Poi le due donne si sono incamminate attraverso il quartiere arabo, fino
alla chiesa del Sepolcro, e non c’erano turisti per via della guerra, ma
solo loro davanti alla Pietra dove è stato deposto Gesù e che ha visto la
Resurrezione e sul calvario, davanti al buco dove è stata infissa la croce.
Samar pregava mentre Angelica aveva gli occhi sempre più spalancati come ad
abbracciare con lo sguardo quel Mistero che le stava accadendo nella vita,
già così piena fino a quel giorno. L’amore per Yehuda, per i figli Gal
(appena partito militare), Yotam, Kfir, Or. L’impegno nel kibbutz, l’

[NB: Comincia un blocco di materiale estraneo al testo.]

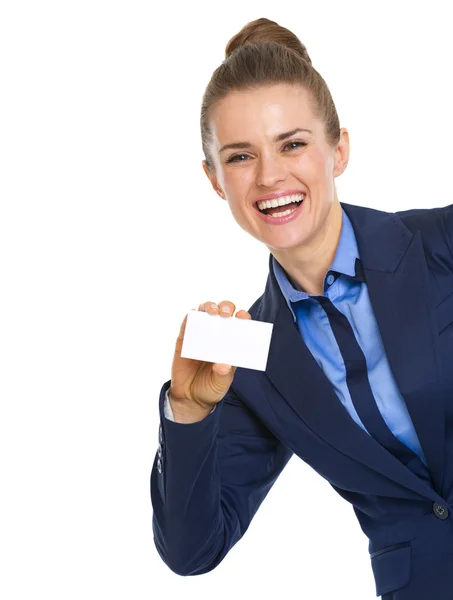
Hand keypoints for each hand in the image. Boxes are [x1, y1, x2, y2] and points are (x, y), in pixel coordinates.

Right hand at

educazione dei giovani, l’aiuto ai ragazzi vittime del terrorismo, i bambini
che hanno perso i genitori negli attentati suicidi, i corsi di teatro, gli
allievi arabi ed ebrei, il libro che ha appena scritto… una vita così densa
cui ora si aggiunge questo nuovo incontro. Ma questi nuovi amici non le
chiedono di aggiungere niente, solo abbracciano con lei tutta la sua vita.

Così il Rabbino capo degli ortodossi ha voluto conoscere Angelica. Che aveva
nel cuore una domanda : «Cosa vuol dire tutto questo per me, cosa mi sta
dicendo il Signore?».

«Vai avanti così» le ha detto il Grande Rabbino. «È la strada giusta».